* [Task goal]:
Rewrite the rows from the line with "text During the" to the line with "851, 1125, 1036]", changing "fall" to "autumn" and leaving everything else unchanged.

* [Material supplied]:
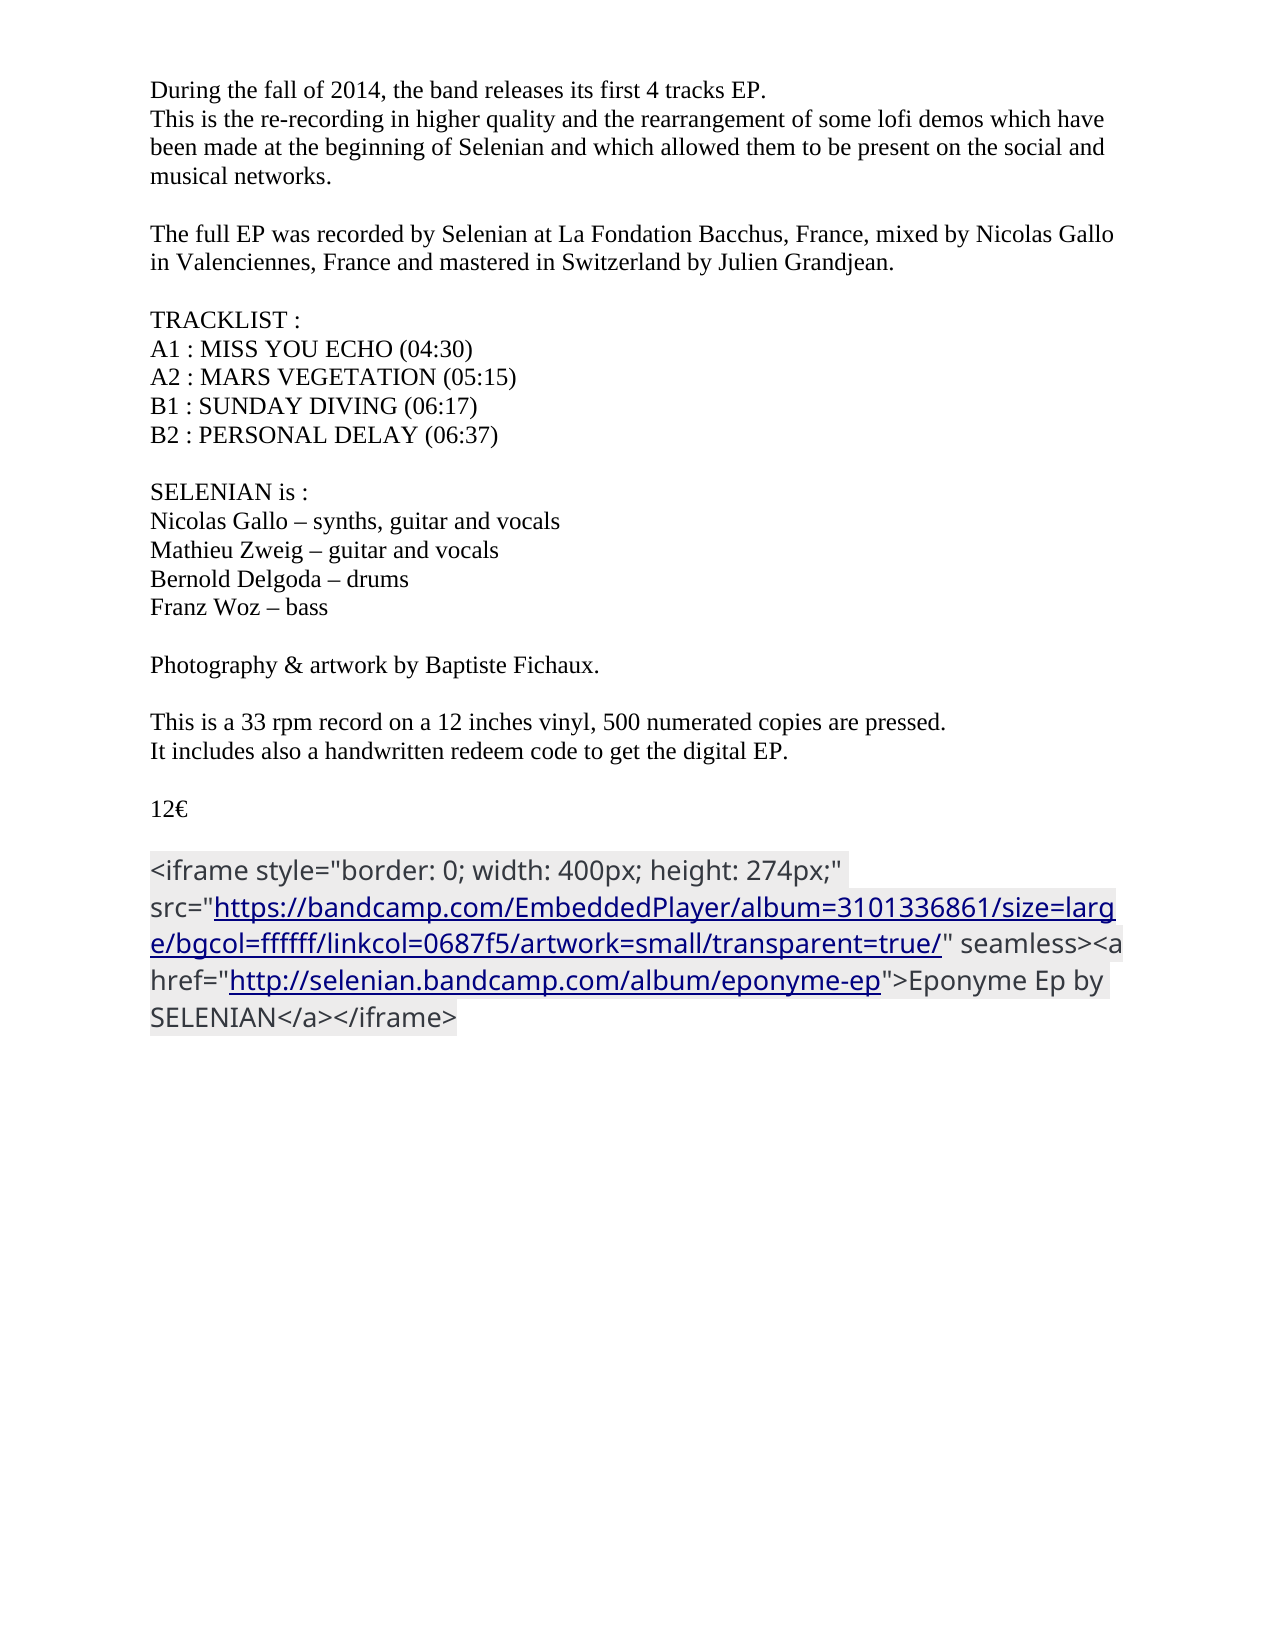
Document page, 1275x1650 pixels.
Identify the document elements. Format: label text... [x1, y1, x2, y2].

text During the fall of 2014, the band releases its first 4 tracks EP. This is the re-recording in higher quality and the rearrangement of some lofi demos which have been made at the beginning of Selenian and which allowed them to be present on the social and musical networks. The full EP was recorded by Selenian at La Fondation Bacchus, France, mixed by Nicolas Gallo in Valenciennes, France and mastered in Switzerland by Julien Grandjean. TRACKLIST : A1 : MISS YOU ECHO (04:30) A2 : MARS VEGETATION (05:15) B1 : SUNDAY DIVING (06:17) B2 : PERSONAL DELAY (06:37) SELENIAN is : [150, 75, 1125, 506]
text <iframe style="border: 0; width: 400px; height: 274px;" src="https://bandcamp.com/EmbeddedPlayer/album=3101336861/size=large/bgcol=ffffff/linkcol=0687f5/artwork=small/transparent=true/" seamless><a href="http://selenian.bandcamp.com/album/eponyme-ep">Eponyme Ep by SELENIAN</a></iframe> [150, 851, 1125, 1036]
text Nicolas Gallo – synths, guitar and vocals Mathieu Zweig – guitar and vocals Bernold Delgoda – drums Franz Woz – bass Photography & artwork by Baptiste Fichaux. This is a 33 rpm record on a 12 inches vinyl, 500 numerated copies are pressed. It includes also a handwritten redeem code to get the digital EP. 12€ [150, 506, 1125, 822]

* [The reply]:
text During the autumn of 2014, the band releases its first 4 tracks EP. This is the re-recording in higher quality and the rearrangement of some lofi demos which have been made at the beginning of Selenian and which allowed them to be present on the social and musical networks. The full EP was recorded by Selenian at La Fondation Bacchus, France, mixed by Nicolas Gallo in Valenciennes, France and mastered in Switzerland by Julien Grandjean. TRACKLIST : A1 : MISS YOU ECHO (04:30) A2 : MARS VEGETATION (05:15) B1 : SUNDAY DIVING (06:17) B2 : PERSONAL DELAY (06:37) SELENIAN is : [150, 75, 1125, 506]
text <iframe style="border: 0; width: 400px; height: 274px;" src="https://bandcamp.com/EmbeddedPlayer/album=3101336861/size=large/bgcol=ffffff/linkcol=0687f5/artwork=small/transparent=true/" seamless><a href="http://selenian.bandcamp.com/album/eponyme-ep">Eponyme Ep by SELENIAN</a></iframe> [150, 851, 1125, 1036]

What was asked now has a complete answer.